Task prompt:
Every record that follows must be duplicated exactly, with images left out.

(Saved entries)
---*---

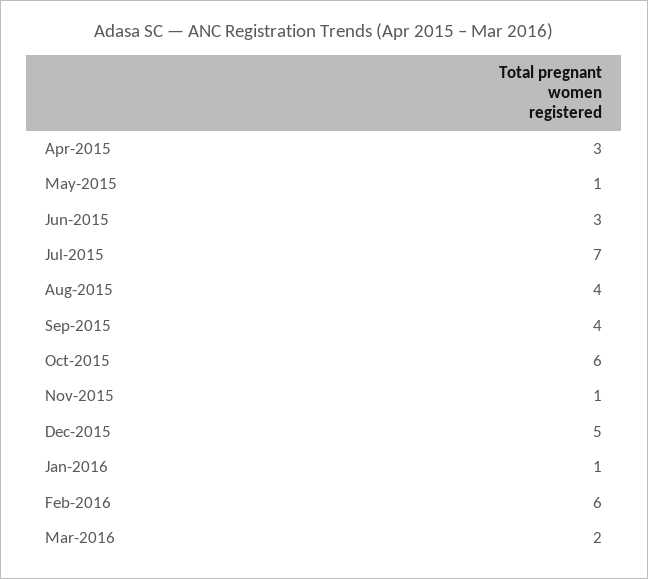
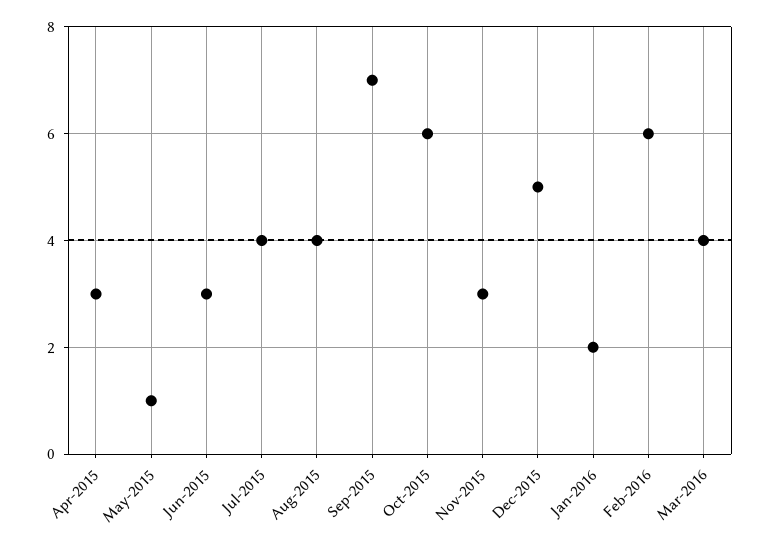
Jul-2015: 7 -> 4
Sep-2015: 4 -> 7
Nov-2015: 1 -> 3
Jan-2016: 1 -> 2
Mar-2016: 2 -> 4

---*---

Output for this task:
Jul-2015: 7 -> 4
Sep-2015: 4 -> 7
Nov-2015: 1 -> 3
Jan-2016: 1 -> 2
Mar-2016: 2 -> 4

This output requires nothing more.